5. 67(3) If the Director considers it appropriate to do so, the Director may on his own initiative in accordance with the regulations

(a) amend a term or condition of, add a term or condition to or delete a term or condition from an approval

(i) if in the Director's opinion an adverse effect that was not reasonably foreseeable at the time the approval was issued has occurred, is occurring or may occur,

(ii) if the term or condition relates to a monitoring or reporting requirement,

(iii) where the purpose of the amendment, addition or deletion is to address matters related to a temporary suspension of the activity by the approval holder, or

(iv) where the approval is transferred, sold, leased, assigned or otherwise disposed of under section 72,

(b) cancel or suspend an approval or registration, or

(c) correct a clerical error in an approval or registration.

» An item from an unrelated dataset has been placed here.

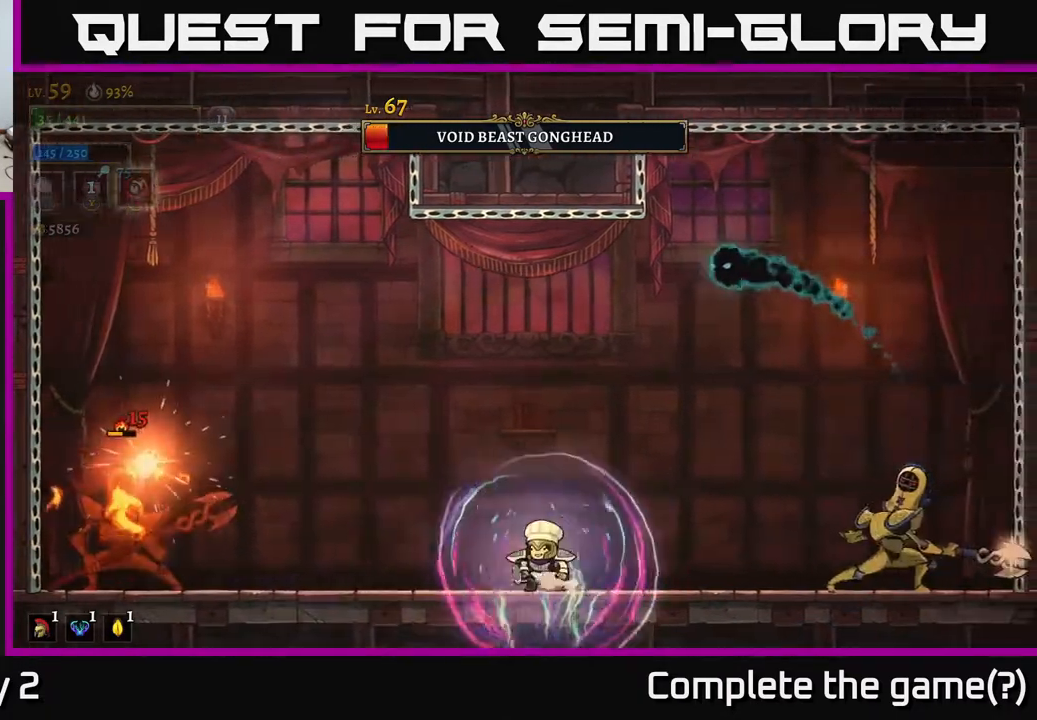
{"buttons": ["A", "X"], "left_stick": "right", "right_stick": "center", "events": [[233, "left_stick", "up-left"], [283, "A", "down"], [350, "left_stick", "center"], [400, "left_stick", "right"], [450, "X", "down"]]}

6. It is significant that certain Regulations set out specific notice and other procedural provisions for the exercise of the amendment power on application plus the Director's own amending power under section 67(3)(a). See particularly Alberta Regulation 113/93, Approvals and Registration Procedure Regulation, section 8, and Alberta Regulation 118/93, Environmental Protection and Enhancement (Miscellaneous) Regulation, section 3(2). Nothing in these Regulations contemplates an amendment as a result of a Ministerial Order following an appeal to the Board.

Subsections 67(3)(a)(i)-(iv) also impose preconditions to the Director exercising his section 67(3) powers. And none of these preconditions fit with the decision in this case. Unless those subsubsections apply, the Director has no jurisdiction to vary under section 67(3)(a). And, if the Director's authority to act did not derive from that section, then section 84(1)(a)(iii) is inapplicable and the Board does not have jurisdiction.

7. One of the purposes of providing for Court filing is to provide a remedy if any party fails to comply with a Ministerial Order. The usual enforcement procedure would be to apply for a mandatory injunction or for contempt to secure compliance with the filed order.